***** PROVIDED DATA

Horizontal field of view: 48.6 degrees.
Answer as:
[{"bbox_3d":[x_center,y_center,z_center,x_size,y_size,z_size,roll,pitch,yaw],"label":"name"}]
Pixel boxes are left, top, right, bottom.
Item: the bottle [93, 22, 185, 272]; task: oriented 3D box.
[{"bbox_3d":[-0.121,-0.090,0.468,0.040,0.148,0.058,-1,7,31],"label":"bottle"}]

**********
***** PROVIDED DATA

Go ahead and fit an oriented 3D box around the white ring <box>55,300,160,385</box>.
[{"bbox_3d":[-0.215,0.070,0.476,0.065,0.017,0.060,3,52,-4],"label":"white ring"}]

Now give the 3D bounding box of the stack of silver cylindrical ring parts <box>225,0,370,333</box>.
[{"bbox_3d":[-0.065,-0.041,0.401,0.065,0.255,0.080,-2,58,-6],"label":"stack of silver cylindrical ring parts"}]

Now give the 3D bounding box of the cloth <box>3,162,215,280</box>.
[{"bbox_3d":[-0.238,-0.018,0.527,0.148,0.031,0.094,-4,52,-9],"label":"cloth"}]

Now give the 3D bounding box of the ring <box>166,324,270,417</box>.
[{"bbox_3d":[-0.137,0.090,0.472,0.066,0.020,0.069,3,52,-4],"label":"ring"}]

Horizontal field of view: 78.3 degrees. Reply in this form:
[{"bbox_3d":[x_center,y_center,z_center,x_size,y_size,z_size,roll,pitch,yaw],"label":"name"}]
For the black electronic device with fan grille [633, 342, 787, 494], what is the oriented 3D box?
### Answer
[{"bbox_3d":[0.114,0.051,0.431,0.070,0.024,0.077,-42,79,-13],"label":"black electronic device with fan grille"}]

**********

Number of lines above containing "view": give it, with no other text.

ANSWER SECTION |
2